Data items
────────────────────

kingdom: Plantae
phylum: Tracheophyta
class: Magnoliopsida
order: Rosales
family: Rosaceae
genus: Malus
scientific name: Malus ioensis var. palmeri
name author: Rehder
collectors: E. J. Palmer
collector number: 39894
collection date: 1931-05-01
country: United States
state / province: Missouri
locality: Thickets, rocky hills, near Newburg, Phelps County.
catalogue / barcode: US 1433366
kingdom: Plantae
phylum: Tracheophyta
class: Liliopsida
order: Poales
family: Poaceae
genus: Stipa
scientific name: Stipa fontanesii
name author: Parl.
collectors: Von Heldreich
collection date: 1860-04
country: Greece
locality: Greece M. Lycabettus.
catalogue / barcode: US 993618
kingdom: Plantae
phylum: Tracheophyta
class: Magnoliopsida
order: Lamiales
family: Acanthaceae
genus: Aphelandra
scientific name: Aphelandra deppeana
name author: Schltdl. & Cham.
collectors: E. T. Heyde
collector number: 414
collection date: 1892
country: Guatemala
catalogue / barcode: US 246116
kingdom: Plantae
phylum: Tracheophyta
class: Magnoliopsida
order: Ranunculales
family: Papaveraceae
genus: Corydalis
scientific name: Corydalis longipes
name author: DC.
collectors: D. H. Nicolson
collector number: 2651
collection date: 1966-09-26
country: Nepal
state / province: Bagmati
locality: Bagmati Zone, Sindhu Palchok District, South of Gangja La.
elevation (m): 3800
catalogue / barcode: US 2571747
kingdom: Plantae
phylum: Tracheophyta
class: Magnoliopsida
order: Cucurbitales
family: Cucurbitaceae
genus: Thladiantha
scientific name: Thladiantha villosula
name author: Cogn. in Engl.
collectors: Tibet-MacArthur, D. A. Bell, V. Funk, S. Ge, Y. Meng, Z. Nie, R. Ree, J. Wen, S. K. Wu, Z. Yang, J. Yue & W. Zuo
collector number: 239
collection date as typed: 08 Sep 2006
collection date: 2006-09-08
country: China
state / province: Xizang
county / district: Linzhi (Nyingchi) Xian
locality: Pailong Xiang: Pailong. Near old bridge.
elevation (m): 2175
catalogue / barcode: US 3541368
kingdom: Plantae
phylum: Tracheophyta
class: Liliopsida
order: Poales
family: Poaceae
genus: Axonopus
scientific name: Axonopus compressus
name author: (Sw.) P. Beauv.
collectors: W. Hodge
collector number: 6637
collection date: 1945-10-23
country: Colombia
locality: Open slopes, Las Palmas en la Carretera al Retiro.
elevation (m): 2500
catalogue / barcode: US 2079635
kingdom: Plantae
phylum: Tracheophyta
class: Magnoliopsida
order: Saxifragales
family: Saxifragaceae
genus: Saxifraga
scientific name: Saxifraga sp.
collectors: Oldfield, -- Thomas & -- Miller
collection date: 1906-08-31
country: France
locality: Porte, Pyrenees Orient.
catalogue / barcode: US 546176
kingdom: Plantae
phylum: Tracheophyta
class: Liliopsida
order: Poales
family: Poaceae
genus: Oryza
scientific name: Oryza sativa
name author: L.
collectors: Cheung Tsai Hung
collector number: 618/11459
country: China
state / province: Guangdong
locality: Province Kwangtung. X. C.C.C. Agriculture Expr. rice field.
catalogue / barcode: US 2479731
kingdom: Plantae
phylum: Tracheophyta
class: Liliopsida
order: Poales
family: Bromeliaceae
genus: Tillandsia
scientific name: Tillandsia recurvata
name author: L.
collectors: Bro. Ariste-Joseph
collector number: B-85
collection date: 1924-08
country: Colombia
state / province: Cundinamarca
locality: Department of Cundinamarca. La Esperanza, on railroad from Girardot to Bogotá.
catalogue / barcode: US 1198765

────────────────────

Retype every line of the records above word for word, keeping each field name and value unchanged.

__Exercise answer__:
kingdom: Plantae
phylum: Tracheophyta
class: Magnoliopsida
order: Rosales
family: Rosaceae
genus: Malus
scientific name: Malus ioensis var. palmeri
name author: Rehder
collectors: E. J. Palmer
collector number: 39894
collection date: 1931-05-01
country: United States
state / province: Missouri
locality: Thickets, rocky hills, near Newburg, Phelps County.
catalogue / barcode: US 1433366
kingdom: Plantae
phylum: Tracheophyta
class: Liliopsida
order: Poales
family: Poaceae
genus: Stipa
scientific name: Stipa fontanesii
name author: Parl.
collectors: Von Heldreich
collection date: 1860-04
country: Greece
locality: Greece M. Lycabettus.
catalogue / barcode: US 993618
kingdom: Plantae
phylum: Tracheophyta
class: Magnoliopsida
order: Lamiales
family: Acanthaceae
genus: Aphelandra
scientific name: Aphelandra deppeana
name author: Schltdl. & Cham.
collectors: E. T. Heyde
collector number: 414
collection date: 1892
country: Guatemala
catalogue / barcode: US 246116
kingdom: Plantae
phylum: Tracheophyta
class: Magnoliopsida
order: Ranunculales
family: Papaveraceae
genus: Corydalis
scientific name: Corydalis longipes
name author: DC.
collectors: D. H. Nicolson
collector number: 2651
collection date: 1966-09-26
country: Nepal
state / province: Bagmati
locality: Bagmati Zone, Sindhu Palchok District, South of Gangja La.
elevation (m): 3800
catalogue / barcode: US 2571747
kingdom: Plantae
phylum: Tracheophyta
class: Magnoliopsida
order: Cucurbitales
family: Cucurbitaceae
genus: Thladiantha
scientific name: Thladiantha villosula
name author: Cogn. in Engl.
collectors: Tibet-MacArthur, D. A. Bell, V. Funk, S. Ge, Y. Meng, Z. Nie, R. Ree, J. Wen, S. K. Wu, Z. Yang, J. Yue & W. Zuo
collector number: 239
collection date as typed: 08 Sep 2006
collection date: 2006-09-08
country: China
state / province: Xizang
county / district: Linzhi (Nyingchi) Xian
locality: Pailong Xiang: Pailong. Near old bridge.
elevation (m): 2175
catalogue / barcode: US 3541368
kingdom: Plantae
phylum: Tracheophyta
class: Liliopsida
order: Poales
family: Poaceae
genus: Axonopus
scientific name: Axonopus compressus
name author: (Sw.) P. Beauv.
collectors: W. Hodge
collector number: 6637
collection date: 1945-10-23
country: Colombia
locality: Open slopes, Las Palmas en la Carretera al Retiro.
elevation (m): 2500
catalogue / barcode: US 2079635
kingdom: Plantae
phylum: Tracheophyta
class: Magnoliopsida
order: Saxifragales
family: Saxifragaceae
genus: Saxifraga
scientific name: Saxifraga sp.
collectors: Oldfield, -- Thomas & -- Miller
collection date: 1906-08-31
country: France
locality: Porte, Pyrenees Orient.
catalogue / barcode: US 546176
kingdom: Plantae
phylum: Tracheophyta
class: Liliopsida
order: Poales
family: Poaceae
genus: Oryza
scientific name: Oryza sativa
name author: L.
collectors: Cheung Tsai Hung
collector number: 618/11459
country: China
state / province: Guangdong
locality: Province Kwangtung. X. C.C.C. Agriculture Expr. rice field.
catalogue / barcode: US 2479731
kingdom: Plantae
phylum: Tracheophyta
class: Liliopsida
order: Poales
family: Bromeliaceae
genus: Tillandsia
scientific name: Tillandsia recurvata
name author: L.
collectors: Bro. Ariste-Joseph
collector number: B-85
collection date: 1924-08
country: Colombia
state / province: Cundinamarca
locality: Department of Cundinamarca. La Esperanza, on railroad from Girardot to Bogotá.
catalogue / barcode: US 1198765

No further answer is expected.